SKI POLE

Abstract

The invention relates to a ski pole where at least a part of the pole is in titanium and is formed as a lattice.

Description

The present invention relates to a ski pole where at least some parts are made of titanium.

Ski poles need to be light and have a high resistance against braking. Traditional ski poles where made of bamboo but modern ski poles are now mostly made in a composite material, especially in the more expensive segment. These are constructed as to have its highest strength in the longitudinal direction. But the nature of the carbon fibres makes them vulnerable to breaking when they are exposed to lateral forces. Ski poles have also been made from aluminium that is a light material but are more prone to bending.

Using a metal increases resistance against breakage as compared to carbon fibres. But to achieve an optimal weight it is important to use as little material as possible.

Titanium is a material that has high strength but low density. It has for example 60% higher density than aluminium and twice the strength. Titanium also exhibits high resistance against breaking.

U.S. Pat. No. 5 320 386 discloses a ski pole made of titanium with an additional material to increase its stiffness.

The object of the invention is to provide a ski pole that is as light as the present ski poles but is more resistant against breaking or buckling. This is achieved by making at least a part of the pole as a lattice or grid in titanium.

In one aspect of the invention the lattice is formed as a grid.

Preferably the length of the titanium part is between a third and a half of the length of the pole. Experience has shown that it is the lower part of the pole that is mostly in danger of breaking or buckling, either because of the high strain or because they get tangled in a competitors pole. Titanium is however a very expensive material and it is therefore preferable to use titanium only in the parts of the pole most prone to strain.

When the pole is not totally made in titanium it can be connected to the other part of the pole by glue or the other part can be threaded into the titanium part.

In one aspect of the invention the titanium part is cast.

In another aspect of the invention the titanium part is produced using 3D printing.

The invention will now be described in more detail, referring to the enclosed drawings where

FIG. 1 shows a ski pole according to the invention, and

FIG. 2 shows the detail of titanium part.

In FIG. 1 there is shown a ski pole 1 comprising an upper part 2, a middle part 3 and a lower part 4. The middle part 3 is made of titanium and is formed as a lattice or grid as shown in FIG. 2. These enables good properties as regards to withstanding forces in three dimensions, especially when material weight is an important factor.
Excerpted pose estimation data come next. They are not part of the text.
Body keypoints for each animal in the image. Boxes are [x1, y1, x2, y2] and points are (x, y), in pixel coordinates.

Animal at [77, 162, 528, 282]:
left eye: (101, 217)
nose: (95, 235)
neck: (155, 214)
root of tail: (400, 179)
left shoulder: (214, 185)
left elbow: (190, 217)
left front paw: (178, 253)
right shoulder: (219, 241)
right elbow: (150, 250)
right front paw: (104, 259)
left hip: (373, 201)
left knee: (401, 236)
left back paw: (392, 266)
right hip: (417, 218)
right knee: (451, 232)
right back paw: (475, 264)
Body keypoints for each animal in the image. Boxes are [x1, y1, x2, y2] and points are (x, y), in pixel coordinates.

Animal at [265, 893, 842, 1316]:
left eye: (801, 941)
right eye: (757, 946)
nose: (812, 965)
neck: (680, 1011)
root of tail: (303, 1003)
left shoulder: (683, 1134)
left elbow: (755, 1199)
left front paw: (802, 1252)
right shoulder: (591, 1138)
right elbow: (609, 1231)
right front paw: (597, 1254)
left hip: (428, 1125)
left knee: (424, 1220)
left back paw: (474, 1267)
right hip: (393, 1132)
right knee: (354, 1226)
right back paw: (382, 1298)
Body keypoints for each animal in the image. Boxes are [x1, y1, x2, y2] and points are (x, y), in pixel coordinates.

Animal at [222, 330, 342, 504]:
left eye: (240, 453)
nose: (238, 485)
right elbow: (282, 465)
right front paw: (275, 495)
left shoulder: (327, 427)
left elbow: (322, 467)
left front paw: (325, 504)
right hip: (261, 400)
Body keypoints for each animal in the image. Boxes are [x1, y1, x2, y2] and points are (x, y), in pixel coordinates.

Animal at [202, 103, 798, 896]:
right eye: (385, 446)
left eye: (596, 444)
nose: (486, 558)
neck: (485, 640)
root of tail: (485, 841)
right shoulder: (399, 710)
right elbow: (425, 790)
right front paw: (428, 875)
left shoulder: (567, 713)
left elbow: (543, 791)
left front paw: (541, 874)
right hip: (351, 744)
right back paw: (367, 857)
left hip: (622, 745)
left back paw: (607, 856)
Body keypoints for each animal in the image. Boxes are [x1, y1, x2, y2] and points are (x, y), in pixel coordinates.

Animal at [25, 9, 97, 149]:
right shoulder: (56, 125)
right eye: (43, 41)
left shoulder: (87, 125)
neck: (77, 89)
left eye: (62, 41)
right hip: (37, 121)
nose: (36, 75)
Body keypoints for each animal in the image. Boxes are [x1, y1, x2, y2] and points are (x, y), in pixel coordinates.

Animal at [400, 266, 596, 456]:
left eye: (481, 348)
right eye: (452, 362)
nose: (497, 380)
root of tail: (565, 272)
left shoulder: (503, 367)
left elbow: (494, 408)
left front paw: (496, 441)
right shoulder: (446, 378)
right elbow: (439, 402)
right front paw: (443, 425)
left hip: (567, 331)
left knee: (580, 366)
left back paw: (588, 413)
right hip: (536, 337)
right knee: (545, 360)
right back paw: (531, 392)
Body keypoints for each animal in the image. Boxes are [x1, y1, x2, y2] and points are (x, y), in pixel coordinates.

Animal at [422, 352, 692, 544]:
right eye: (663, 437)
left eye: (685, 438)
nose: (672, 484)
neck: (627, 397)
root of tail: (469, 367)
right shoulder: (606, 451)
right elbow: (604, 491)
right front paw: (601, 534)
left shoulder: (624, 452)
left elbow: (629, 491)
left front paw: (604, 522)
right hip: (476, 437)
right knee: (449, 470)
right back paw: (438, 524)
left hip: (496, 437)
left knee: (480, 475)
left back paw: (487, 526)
As shown the titanium part is cylindrical but van also have other forms, for example hexagonal or octagonal.

The upper part of the pole may be a conventional material such as carbon fibres or aluminium. The part 2 is shaped so that it can fit with the titanium part 3 (not shown). A lower segment of the upper part can for example be cylindrical and with a diameter that enables it to fit into the titanium part 3 using glue or press fit. Other alternative attachment method known to those skilled in the art may also be used.

The lower part 4 is shaped with a point or similar to enable a good contact with the snow, as is well known in the art. The upper segment of the lower part 4 may, as for the upper segment, be cylindrical and in the same way pushed into or glued to the titanium part.

The titanium part may be manufactured using casting or 3D printing. It is of special note that the part is designed to be as resistant to buckling as possible.

Claims

1-6. (canceled)

7. A ski pole comprising a pole, wherein the pole comprises a titanium part in at least part of a length of the pole, wherein the titanium part is formed as a lattice or grid.

8. The ski pole according to claim 7, wherein the titanium part makes up between a third and the half of the length of the pole.

9. The ski pole according to claim 7, wherein another part of the pole comprises another material and the titanium part is attached to the another part using a press fit.

10. The ski pole according to claim 8, wherein another part of the pole comprises another material and the titanium part is attached to the another part using a press fit.

11. The ski pole according to claim 7, wherein the titanium part is attached to the another part with glue.

12. The ski pole according to claim 8, wherein the titanium part is attached to the another part with glue.

13. The ski pole according to claim 7, wherein the pole is made by 3D printing.

14. The ski pole according to claim 7, wherein the pole is made by casting.